» **AIM**
Revise the lines of every item below, replacing "scientific name" with "binomial" wherever it occurs and leaving everything else unchanged.

» **ITEMS**

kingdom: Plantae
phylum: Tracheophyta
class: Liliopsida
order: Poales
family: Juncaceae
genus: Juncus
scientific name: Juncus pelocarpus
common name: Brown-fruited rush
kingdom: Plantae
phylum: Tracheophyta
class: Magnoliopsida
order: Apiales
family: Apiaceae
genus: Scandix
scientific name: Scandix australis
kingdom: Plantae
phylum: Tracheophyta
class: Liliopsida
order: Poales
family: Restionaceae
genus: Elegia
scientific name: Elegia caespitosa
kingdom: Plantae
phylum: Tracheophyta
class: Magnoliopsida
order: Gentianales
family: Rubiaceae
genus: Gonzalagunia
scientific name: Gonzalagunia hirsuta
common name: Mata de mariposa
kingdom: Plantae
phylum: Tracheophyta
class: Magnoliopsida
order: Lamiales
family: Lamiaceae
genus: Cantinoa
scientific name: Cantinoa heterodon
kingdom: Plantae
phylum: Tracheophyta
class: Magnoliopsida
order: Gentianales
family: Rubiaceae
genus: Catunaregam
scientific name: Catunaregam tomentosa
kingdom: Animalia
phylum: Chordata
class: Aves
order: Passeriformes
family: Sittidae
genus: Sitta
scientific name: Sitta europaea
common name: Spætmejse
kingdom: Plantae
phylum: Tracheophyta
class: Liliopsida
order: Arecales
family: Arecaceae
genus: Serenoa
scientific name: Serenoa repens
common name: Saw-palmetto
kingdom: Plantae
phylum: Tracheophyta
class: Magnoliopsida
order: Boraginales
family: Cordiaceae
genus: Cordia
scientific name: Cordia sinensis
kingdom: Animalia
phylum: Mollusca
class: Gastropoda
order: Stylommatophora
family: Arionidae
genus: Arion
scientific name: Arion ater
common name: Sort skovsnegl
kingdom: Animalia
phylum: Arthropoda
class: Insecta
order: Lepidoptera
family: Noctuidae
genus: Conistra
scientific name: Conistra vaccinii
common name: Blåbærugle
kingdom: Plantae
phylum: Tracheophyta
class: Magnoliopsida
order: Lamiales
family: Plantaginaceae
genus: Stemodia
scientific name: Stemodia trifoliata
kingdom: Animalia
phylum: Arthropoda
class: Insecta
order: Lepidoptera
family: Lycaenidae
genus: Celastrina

» **EXERCISE RESPONSE**
kingdom: Plantae
phylum: Tracheophyta
class: Liliopsida
order: Poales
family: Juncaceae
genus: Juncus
binomial: Juncus pelocarpus
common name: Brown-fruited rush
kingdom: Plantae
phylum: Tracheophyta
class: Magnoliopsida
order: Apiales
family: Apiaceae
genus: Scandix
binomial: Scandix australis
kingdom: Plantae
phylum: Tracheophyta
class: Liliopsida
order: Poales
family: Restionaceae
genus: Elegia
binomial: Elegia caespitosa
kingdom: Plantae
phylum: Tracheophyta
class: Magnoliopsida
order: Gentianales
family: Rubiaceae
genus: Gonzalagunia
binomial: Gonzalagunia hirsuta
common name: Mata de mariposa
kingdom: Plantae
phylum: Tracheophyta
class: Magnoliopsida
order: Lamiales
family: Lamiaceae
genus: Cantinoa
binomial: Cantinoa heterodon
kingdom: Plantae
phylum: Tracheophyta
class: Magnoliopsida
order: Gentianales
family: Rubiaceae
genus: Catunaregam
binomial: Catunaregam tomentosa
kingdom: Animalia
phylum: Chordata
class: Aves
order: Passeriformes
family: Sittidae
genus: Sitta
binomial: Sitta europaea
common name: Spætmejse
kingdom: Plantae
phylum: Tracheophyta
class: Liliopsida
order: Arecales
family: Arecaceae
genus: Serenoa
binomial: Serenoa repens
common name: Saw-palmetto
kingdom: Plantae
phylum: Tracheophyta
class: Magnoliopsida
order: Boraginales
family: Cordiaceae
genus: Cordia
binomial: Cordia sinensis
kingdom: Animalia
phylum: Mollusca
class: Gastropoda
order: Stylommatophora
family: Arionidae
genus: Arion
binomial: Arion ater
common name: Sort skovsnegl
kingdom: Animalia
phylum: Arthropoda
class: Insecta
order: Lepidoptera
family: Noctuidae
genus: Conistra
binomial: Conistra vaccinii
common name: Blåbærugle
kingdom: Plantae
phylum: Tracheophyta
class: Magnoliopsida
order: Lamiales
family: Plantaginaceae
genus: Stemodia
binomial: Stemodia trifoliata
kingdom: Animalia
phylum: Arthropoda
class: Insecta
order: Lepidoptera
family: Lycaenidae
genus: Celastrina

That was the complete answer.